Merci Cherine, ta réponse est claire. Donc si je comprends bien la règle c'est que tous les noms propres ont un tanwîn sauf ceux qui sont diptotes (ممنوع من الصرف), c'est bien ça ?

Donc cela n'a rien à voir avec la fonction grammaticale du nom propre. Par exemple محمد doit toujours avoir un tanwîn qu'il soit mubtada, khabar, mudhaf ilayhi ou autres fonctions grammaticales, c'est bien ça ?

Est-ce correct ? Merci.


----------



## lukebeadgcf

Of course Cherine is correct. But she doesn't address the fact that names, whether or not they are ممنوع من الصرف , are treated as if they were definite with regard to agreement with the surrounding syntactic elements, but at the same time, they lack the definite article and can take تنوين (if they aren't ممنوع من الصرف). For example:

محمدٌ النبيُّ The prophet Mohammed

These two words are in apposition and they therefore agree in definiteness. However, محمد takes تنوين in spite of this. It is this contradiction I believe, which led to the terms, "grammatically definite," and, "semantically definite."



> So there are only two cases:
> 
> 1 - The proper name has* always* tanwîn independently of any context.
> 2 - The proper name has *never* tanwîn independently of any context.


This is not the case. The name محمد , as we've seen, can take تنوين , but it can also lose its تنوين if it's syntactic role forbids تنوين . For example,

محمدُ الإسلامِ Mohammed of Islam

يا محمدُ Oh Mohammed!

So in the latter cases, محمد is both semantically and grammatically definite, while in the former (e.g. محمدٌ النبيُّ) the name is semantically definite and grammatically INDEFINITE. Surrounding syntactic elements (i.e. adjectives or other nouns in apposition) will always agree with names' semantic definiteness, but the grammatical definiteness or lack thereof must be determined from a given name's syntactic context. Only once we've determined the grammatical definiteness do we take into consideration whether or not the name is diptotal (since diptotes only show limited declensions when they are grammatically indefinite), and we can decide whether or not to give the name تنوين .

I hope that makes sense.


----------



## Ibn Nacer

Hello *Lukebeadgcf*,

Thank you very much for your helpful answer.


----------



## Serafín33

Guys... Please don't use words incorrectly. 

Arabic names are always definite *semantically *and *syntactically*, hence you can say هذه مها (demonstratives have to be followed by definite nouns) and محمدٌ النبيُّ (appositions have to agree in definiteness).

However, Arabic names can be either definite or indefinite *morphologically*, e.g. أحمدُ,‎ محمدٌ,‎ زيدٌ,‎ فاطمةُ (‎indefinite); الزبيرُ,‎ عبد اللهِ (definite).

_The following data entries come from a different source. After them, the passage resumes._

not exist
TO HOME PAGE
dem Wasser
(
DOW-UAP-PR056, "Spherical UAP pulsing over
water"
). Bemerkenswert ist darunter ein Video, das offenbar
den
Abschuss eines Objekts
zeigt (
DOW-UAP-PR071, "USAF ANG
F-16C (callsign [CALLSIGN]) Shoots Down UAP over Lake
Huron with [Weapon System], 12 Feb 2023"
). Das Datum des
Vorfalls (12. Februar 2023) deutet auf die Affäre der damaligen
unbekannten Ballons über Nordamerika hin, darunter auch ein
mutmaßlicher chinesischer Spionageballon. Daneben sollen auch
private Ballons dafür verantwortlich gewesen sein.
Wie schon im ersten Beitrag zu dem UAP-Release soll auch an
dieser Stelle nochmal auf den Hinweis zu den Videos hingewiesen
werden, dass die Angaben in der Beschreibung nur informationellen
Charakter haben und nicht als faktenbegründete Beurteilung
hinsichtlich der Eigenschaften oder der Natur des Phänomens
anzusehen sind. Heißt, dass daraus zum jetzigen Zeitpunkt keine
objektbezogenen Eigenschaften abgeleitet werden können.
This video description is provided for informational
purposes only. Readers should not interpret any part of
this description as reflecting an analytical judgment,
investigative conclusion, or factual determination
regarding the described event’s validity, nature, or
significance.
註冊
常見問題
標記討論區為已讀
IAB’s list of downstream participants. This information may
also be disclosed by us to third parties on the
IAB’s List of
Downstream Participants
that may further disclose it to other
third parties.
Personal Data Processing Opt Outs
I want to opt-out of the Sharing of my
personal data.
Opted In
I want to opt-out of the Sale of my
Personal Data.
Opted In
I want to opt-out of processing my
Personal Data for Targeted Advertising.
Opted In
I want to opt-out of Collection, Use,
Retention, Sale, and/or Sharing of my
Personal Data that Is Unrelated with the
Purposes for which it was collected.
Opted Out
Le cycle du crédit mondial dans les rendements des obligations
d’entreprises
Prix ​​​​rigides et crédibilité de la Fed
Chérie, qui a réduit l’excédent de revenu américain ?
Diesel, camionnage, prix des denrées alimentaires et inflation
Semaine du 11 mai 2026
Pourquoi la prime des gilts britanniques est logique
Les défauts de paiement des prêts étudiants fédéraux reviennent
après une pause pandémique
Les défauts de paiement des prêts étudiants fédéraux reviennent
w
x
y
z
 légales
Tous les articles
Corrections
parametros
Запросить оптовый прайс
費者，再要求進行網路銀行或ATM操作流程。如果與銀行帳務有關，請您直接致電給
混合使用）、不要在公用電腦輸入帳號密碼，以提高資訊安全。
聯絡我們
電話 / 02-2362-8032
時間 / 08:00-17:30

This is important in order to write sentences in Arabic that are *grammatically *correct. 



Ibn Nacer said:


> How to distinguish between the two categories? Is that the criterion is that the names of the second category are diptote (ممنوع من الصرف)? Ahmad is a diptote ?


Whether indefinite names take تنوين when they're not مضاف, that depends on their gender, origin or pattern. 

All feminine names are diptotes (فاطمةُ,‎ زينبُ,‎ عائشةُ), as well as all those from foreign sources (سليمانُ,‎ إبراهيمُ,‎ يسوفُ). This implies that the only ones that can take nunation have to be native male names. It seems it depends on their pattern, being diptotes if they resemble diptote patterns (أجمدُ, like colours e.g. أحمرُ or elatives أكبرُ), verbal patterns (يزيدُ, like the verb يبيعُ "he buys"), or even feminine names at that (نَخلةُ). But in the end there's still some rote memorization to this, like عَمْرُو and عُمَرُ.


----------



## lukebeadgcf

> However, Arabic names can be either definite or indefinite *morphologically*, e.g. أحمدُ,‎ محمدٌ,‎ زيدٌ,‎ فاطمةُ (‎indefinite); الزبيرُ,‎ عبد اللهِ (definite).



I agree. That seems like a more helpful way to put it.


----------



## cherine

Thanks Neqitan! That's a very well put explanation.


----------